Maybe I'm not understanding your post, but Naltrexone for detox opiate treatment is cruel and unscientific, you would just precipitate opiate withdrawal.
No, I'm talking about detox first, then transition patients to naltrexone only as a strategy for opiate dependent patients. This is considered an "abstinence only" treatment because there's no agonist in the system.
There's no treatment published trial for this strategy compared to standard buprenorphine/methadone maintenance strategy. All trials are on-going.
I do agree that genetic testing may help with Naltrexone, however, it is unlikely that insurance companies or the Affordable Healthcare Act will pay for a thousand dollar lab test to search for a modest 19% improvement in Heavy Drinking Days (24% improvement for Vivitrol), keeping in mind that Naltrexone does not improve overall abstinence or alcohol free days.
The cost effectiveness of genetic testing is unclear, and without advocacy the test itself may not be paid for, and it's not clear that it will continued to be so costly. Thinking in terms of what's going on now in policy instead of what SHOULD happen is somewhat shortsighted, in my mind.

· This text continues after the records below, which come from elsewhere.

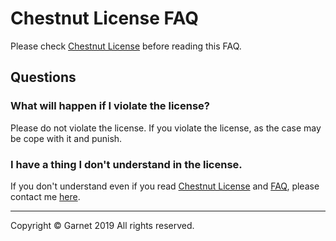 # Chestnut License FAQ

Please check [Chestnut License](https://github.com/Garnet3106/chestnut/tree/develop/docs/en/license/items.md) before reading this FAQ.

## Questions

### What will happen if I violate the license?

Please do not violate the license.
If you violate the license, as the case may be cope with it and punish.

### I have a thing I don't understand in the license.

If you don't understand even if you read [Chestnut License](https://github.com/Garnet3106/chestnut/tree/develop/docs/en/license/items.md) and [FAQ](https://github.com/Garnet3106/chestnut/tree/develop/en/license/faq.md), please contact me [here](https://github.com/Garnet3106/chestnut/tree/develop/docs/en/license/items.md#Contact).

---

Copyright © Garnet 2019 All rights reserved.
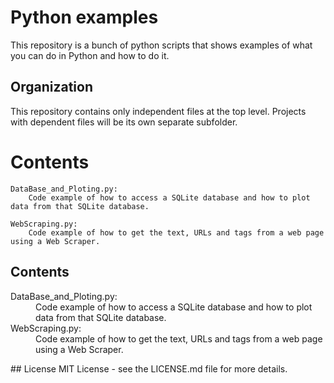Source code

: # Python examples
  This repository is a bunch of python scripts that shows examples of what you can do in Python and how to do it.

## Organization
  This repository contains only independent files at the top level. 
  Projects with dependent files will be its own separate subfolder. 

Contents
========================================

    DataBase_and_Ploting.py:
        Code example of how to access a SQLite database and how to plot data from that SQLite database.
               
    WebScraping.py:
        Code example of how to get the text, URLs and tags from a web page using a Web Scraper.
        
## Contents
<dl>
  <dt>DataBase_and_Ploting.py:</dt>
    <dd>Code example of how to access a SQLite database and how to plot data from that SQLite database.</dd>

  <dt>WebScraping.py:</dt>
    <dd>Code example of how to get the text, URLs and tags from a web page using a Web Scraper.<dd>
</dl>
## License
  MIT License - see the LICENSE.md file for more details.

Your second point is somewhat politically driven. Why is overall abstinence or alcohol free days a better outcome measure than heavy drinking days? Are you arguing that all drinking behavior is ipso facto bad? Also, the second result is not as simplistic as you say. While Naltrexone is generally not believed to increase the total days of abstinent days in the long run, it increases the time it takes to get to the first relapse (COMBINE). The total alcohol free days is also a poor measure because the noise is much larger in that signal by survey methodology. I would argue survival analysis is the better measure.
Instead of relying on an expensive genetic test, what may be just as helpful is knowing that Naltrexone's effectiveness in Women and African Americans are not proven/effective.
I disagree. Because, it's very possible that in SOME women and SOME African Americans it IS effective. It's just that in some current trials, there's suggestion that this effect over placebo is less than in white male population. It's incorrect to approach clinical practice by using potentially incorrect subgroup analysis. The correct clinical practice is to give it to everyone because don't know who's going to benefit and the side effect is small. This is, in fact, the current evidence based guideline.
By the way, this is the same way antidepressant effectiveness trials are being misused to argue an incorrect point. Antidepressants are OFTEN shown to be less effective in minority populations, and these results are distorted to mean that minorities don't benefit from antidepressants, which is false--they do sometimes, it's just that there is a larger variance in the effect in minority subjects, and usually it's a smaller sample, and therefore the signal doesn't reach statistical significance.
Absence of evidence is not evidence of absence.
"If science continues to look at addictions through the lens of neurotransmitters and "reward pathways" in the brain, then we will achieve nothing more than partial success in treating substance dependence."
While I agree that the approach of using neuroscience to treat addiction is not the entire story, the general principle of using evidence and the scientific method instead of political axe grinding is a much better approach than the faith based method various interest groups propound. PROJECT MATCH, for instance, showed that there's no superiority for any specific psychotherapeutic paradigm (i.e. intense AA is NOT better than CBT) and no easy way to match patients to the right therapy. Things are very complex, and to simplistically say this works or not work for this or that person is, in my opinion, not responsible.
Both vivitrol and naltrexone are backed up by solid evidence in terms of overall group effect for treatment of alcohol dependence. The fact that it's possible to develop a MEDICATION for treatment alcohol, to me, strongly argues that there is at least a component of substance abuse that is NOT just a "human weakness" or "social injustice," but actually driven by biology.
Addiction is a complex, multifaceted phenomenon, which makes it fascinating and a great field to go into. But I caution against simplistic, and politically motivated ways of approaching data.